Two nights a week Luke is on his own for dinnertime. I usually try to have some leftovers so he doesn’t have to cook anything but occasionally I come home to some pretty interesting creations. I think he enjoys cooking but noone really enjoys it when your kids are tugging at your heels and whining that they are “starving.” He is a very creative cook. He never follows a recipe and can take just about any random ingredients from the fridge and turn them into something yummy and interesting. Here is what I came home to this week. These crawfish came from the swamp at Middleton Place. They tasted like unsalty shrimp.
I finished the book I was reading, Goldfinch. It was a spectacular story . . . entertaining and captivating though depressing and just plain sad at times.
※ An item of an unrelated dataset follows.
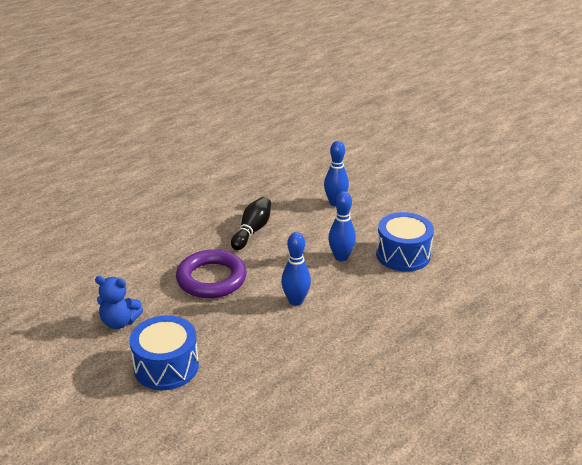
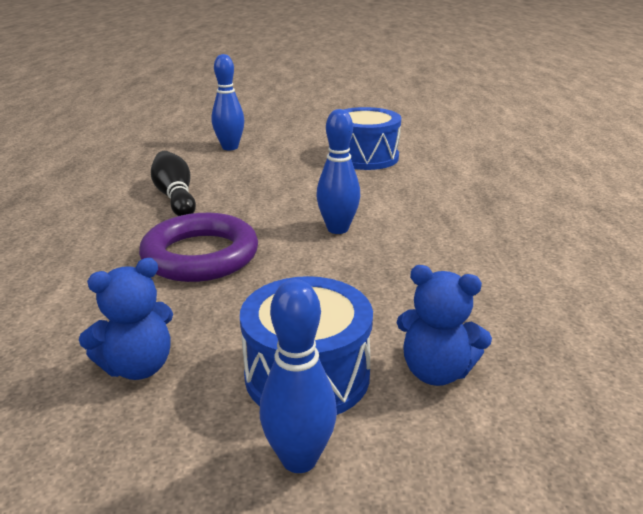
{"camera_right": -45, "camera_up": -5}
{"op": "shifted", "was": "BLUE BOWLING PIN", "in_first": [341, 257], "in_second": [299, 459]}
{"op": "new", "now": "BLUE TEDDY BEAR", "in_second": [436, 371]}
The story is incredible and I am often amazed that authors can weave such tales. Here are a few “thought provoking” quotes from the book that stood out to me . . .
“As it was, she died when I was a kid; and though everything that’s happened to me since then is thoroughly my own fault, still when I lost her I lost sight of any landmark that might have led me someplace happier, to some more populated or congenial life.” My thoughts: That’s what our family is to us, right? Our landmark, our lighthouse.
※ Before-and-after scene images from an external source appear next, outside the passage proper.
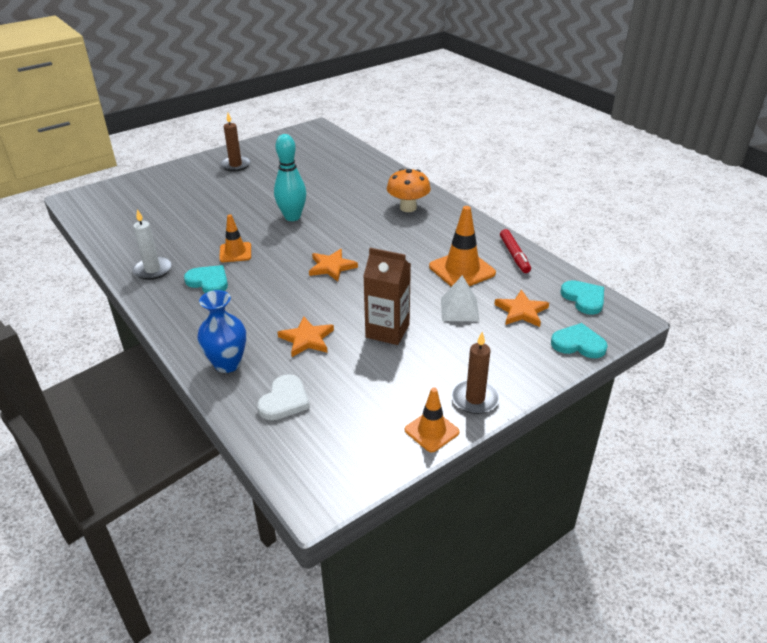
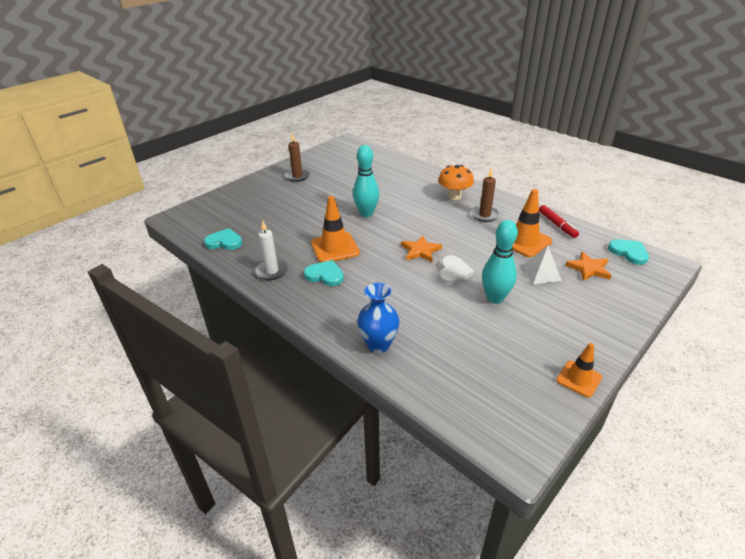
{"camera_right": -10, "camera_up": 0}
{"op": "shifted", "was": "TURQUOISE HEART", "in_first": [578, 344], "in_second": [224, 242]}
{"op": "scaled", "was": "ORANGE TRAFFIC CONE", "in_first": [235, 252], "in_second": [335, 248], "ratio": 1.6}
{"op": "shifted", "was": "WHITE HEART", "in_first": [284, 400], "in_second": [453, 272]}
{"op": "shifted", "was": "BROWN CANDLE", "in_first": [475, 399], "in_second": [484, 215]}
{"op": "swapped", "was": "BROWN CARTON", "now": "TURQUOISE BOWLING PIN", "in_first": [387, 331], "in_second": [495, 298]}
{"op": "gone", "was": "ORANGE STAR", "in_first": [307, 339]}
“It’s not about outward appearances but inward significance. A grandeur in the world, but not of the world, a grandeur that the world doesn’t understand. That first glimpse of pure otherness, in whose presence you bloom out and out and out.” I think this is about love but even after rereading I am having a hard time grasping the authors meaning, though I love the quote. Any ideas?
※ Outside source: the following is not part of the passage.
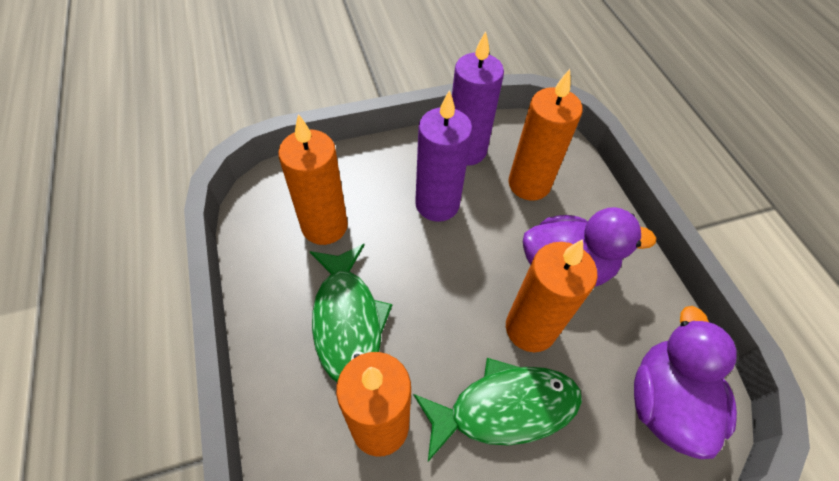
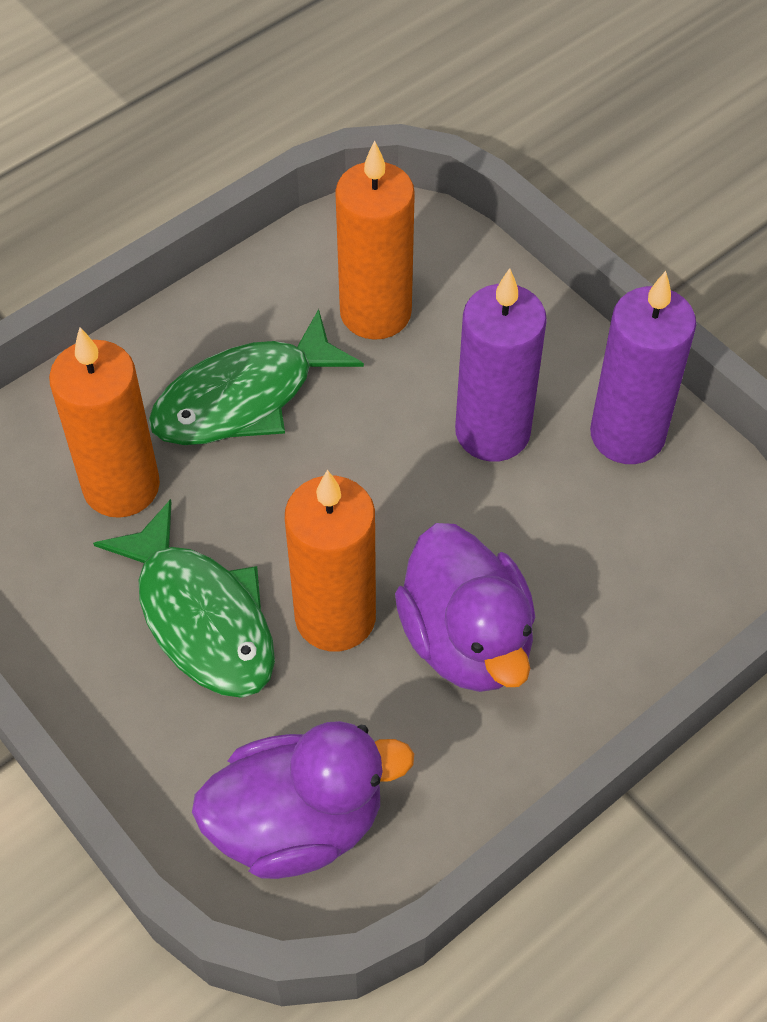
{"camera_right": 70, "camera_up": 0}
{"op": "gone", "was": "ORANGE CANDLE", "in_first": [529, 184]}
“Whatever teaches us to talk to ourselves is important: whatever teaches us to sing ourselves out of despair.” My thoughts: I have a few small things that I enjoy and have come to realize make a huge difference to me on a daily basis. Burning a candle and putting on Pandora can change this stressed out mama dramatically. Something in me believes that candles are peaceful and meant for quiet dinners and christmas and late nights on the porch. If I burn one in the afternoon when the kids are going bonkers and I’m about to pull my hair out, it relaxes me. And music. I am not a musician and I definitely cannot carry a tune (Luke will turn the radio up if I start singing along!). But listening to music has the same effect as burning a candle. Obviously, I am not talking about real despair here. (My children are tough at times but they don’t cause me despair, I hear that will come around the teenage years, ha!) However, I think it is the same for despair, that’s its important that we find and that we allow each other to find what “sings” us out of despair.
“That maybe even if we’re not always glad to be here, it’s our task to immerse ourselves anyway: wade straight through it . . . while keeping eyes and hearts open.” My thoughts: I agree and I hold back too often.
I’m looking forward to movie night tonight with the kids, an easy Saturday and maybe a River Dogs games on Sunday. Happy Friday!